Un flot sans doute, mais il dessine la trajectoire d’une écriture. Pourtant, la nouvelle édition qui paraîtra cet automne propose un autre dispositif. Le premier volume s’ouvre sur les recueils publiés par Kafka et sur les nouvelles qu’il a fait paraître en librairie ou dans la presse. Suivent les récits et fragments posthumes. Non plus une, mais deux trajectoires : qui lira cette édition « dans l’ordre » découvrira d’abord ce que les contemporains de Kafka ont pu lire. Pour les recueils conçus par l’écrivain, c’est une renaissance.
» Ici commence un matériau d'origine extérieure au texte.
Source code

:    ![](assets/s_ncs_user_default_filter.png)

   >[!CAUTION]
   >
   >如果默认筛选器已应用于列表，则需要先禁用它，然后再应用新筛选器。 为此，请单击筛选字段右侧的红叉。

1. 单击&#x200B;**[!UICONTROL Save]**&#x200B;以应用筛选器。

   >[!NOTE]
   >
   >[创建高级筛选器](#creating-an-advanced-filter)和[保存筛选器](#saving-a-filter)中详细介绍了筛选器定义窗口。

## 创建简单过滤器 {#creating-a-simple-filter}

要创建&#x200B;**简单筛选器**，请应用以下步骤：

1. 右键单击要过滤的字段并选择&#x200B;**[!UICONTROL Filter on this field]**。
Tout en se réjouissant que Brod n’ait pas consenti à l’autodafé, on redonne une visibilité aux décisions éditoriales prises par Kafka.

À l’inverse, alors que les Œuvres complètes de Georges Bataille parues dans la collection Blanche séparent ses « Œuvres littéraires » (tome III) et ses « Œuvres littéraires posthumes » (tome IV) — et cela, bien que les textes narratifs publiés par Bataille aient souvent connus une diffusion confidentielle —, au sommaire de la Pléiade textes anthumes et posthumes sont mêlés : la perspective est génétique. « Le lecteur pourra ainsi se former une idée de l’évolution que connaît l’écriture narrative de Bataille — ou de sa permanence », souligne le directeur de l’édition, Jean-François Louette, qui cite à l’appui de ce choix une phrase tirée de L’Expérience intérieure : « À l’extrémité fuyante de moi-même, déjà je suis mort, et je dans un état naissant de mort parle aux vivants »…
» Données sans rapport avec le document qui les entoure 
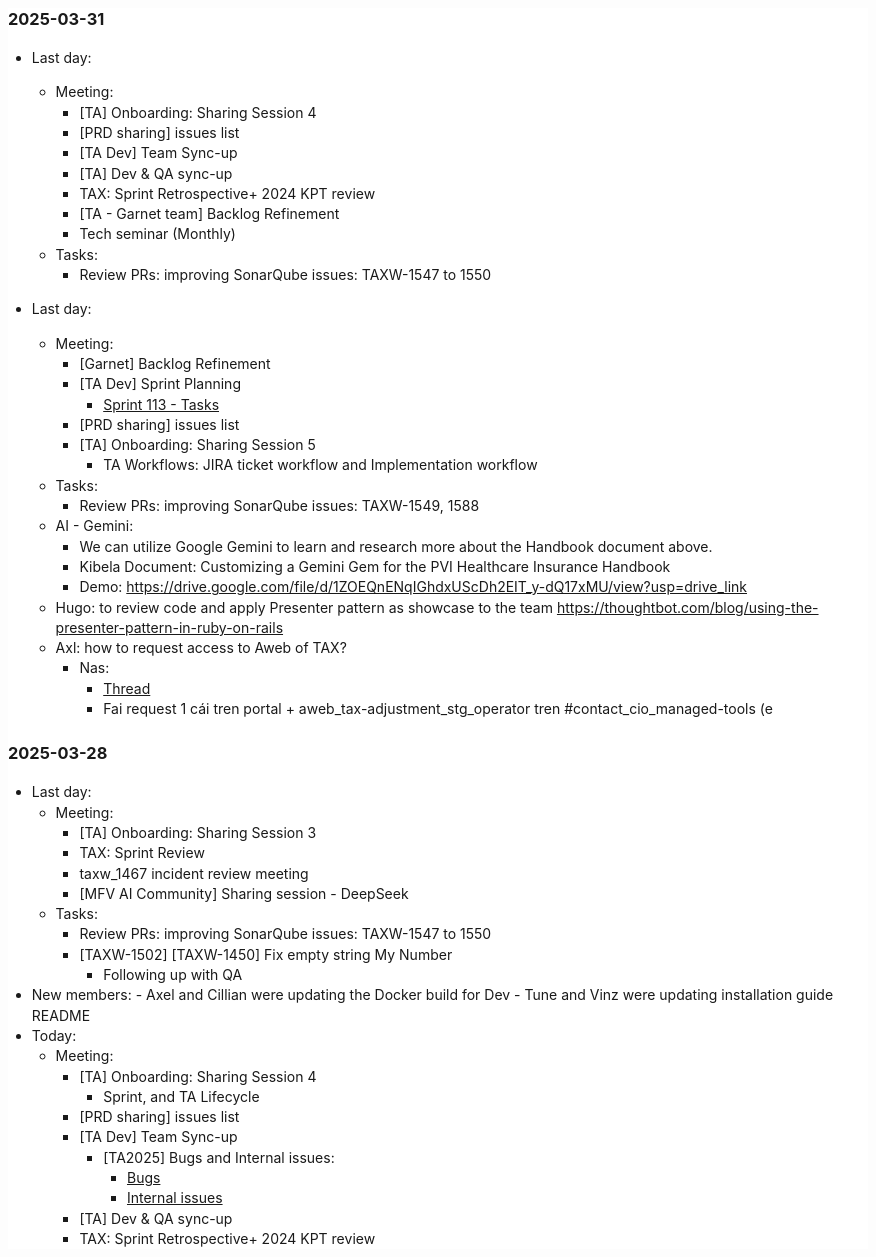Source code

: 
### 2025-03-31
- Last day:
	- Meeting:
		- [TA] Onboarding: Sharing Session 4
		- [PRD sharing] issues list
		- [TA Dev] Team Sync-up
		- [TA] Dev & QA sync-up
		- TAX: Sprint Retrospective+ 2024 KPT review
		- [TA - Garnet team] Backlog Refinement
		- Tech seminar (Monthly)
	- Tasks:
		- Review PRs: improving SonarQube issues: TAXW-1547 to 1550 

- Last day:
	- Meeting:
		- [Garnet] Backlog Refinement
		- [TA Dev] Sprint Planning
			- [Sprint 113 - Tasks](https://moneyforwardvietnam.atlassian.net/wiki/spaces/TA/pages/2609742003/TAX-113+tasks)
		- [PRD sharing] issues list
		- [TA] Onboarding: Sharing Session 5
			- TA Workflows: JIRA ticket workflow and Implementation workflow
	- Tasks:
		- Review PRs: improving SonarQube issues: TAXW-1549, 1588
	- AI - Gemini: 
		- We can utilize Google Gemini to learn and research more about the Handbook document above.
		- Kibela Document: Customizing a Gemini Gem for the PVI Healthcare Insurance Handbook
		- Demo: https://drive.google.com/file/d/1ZOEQnENqIGhdxUScDh2EIT_y-dQ17xMU/view?usp=drive_link
	- Hugo: to review code and apply Presenter pattern as showcase to the team https://thoughtbot.com/blog/using-the-presenter-pattern-in-ruby-on-rails
	- Axl: how to request access to Aweb of TAX?
		- Nas: 
			- [Thread](https://moneyforward.slack.com/archives/C07KVUEGF3J/p1742348334027869?thread_ts=1742348334.027869&cid=C07KVUEGF3J)
			- Fai request 1 cái tren portal + aweb_tax-adjustment_stg_operator tren #contact_cio_managed-tools (e
### 2025-03-28

- Last day:
	- Meeting:
		- [TA] Onboarding: Sharing Session 3
		- TAX: Sprint Review
		- taxw_1467 incident review meeting
		- [MFV AI Community] Sharing session - DeepSeek
	- Tasks:
		- Review PRs: improving SonarQube issues: TAXW-1547 to 1550 
		- [TAXW-1502] [TAXW-1450] Fix empty string My Number
			- Following up with QA
- New members: 
		- Axel and Cillian were updating the Docker build for Dev 
		- Tune and Vinz were updating installation guide README
- Today:
	- Meeting:
		- [TA] Onboarding: Sharing Session 4
			- Sprint, and TA Lifecycle
		- [PRD sharing] issues list
		- [TA Dev] Team Sync-up
			- [TA2025] Bugs and Internal issues:
				- [Bugs](https://moneyforward.atlassian.net/browse/TAXW-1486)
				- [Internal issues](https://moneyforward.atlassian.net/browse/TAXW-29)
		- [TA] Dev & QA sync-up
		- TAX: Sprint Retrospective+ 2024 KPT review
« Je parle de chez les morts », dit encore Bataille. Cette déclaration, Chateaubriand « assis dans [s]on cercueil » aurait pu la signer. Mais on n’en dira pas autant de tous les écrivains ayant laissé des inédits. Tous en effet n’ont pas travaillé à « se construire posthumes ». Les pièces de Molière imprimées après sa mort (et recueillies dans la Pléiade à leur date de publication) ne gagneraient rien à être classées comme le sont celles que Boulgakov n’a pu publier de son vivant (et qui sont placées dans la Pléiade à leur date de rédaction). Autant de livres, autant de dispositifs. Du « sur mesure », en somme. L’artisanat éditorial trouve à s’y employer.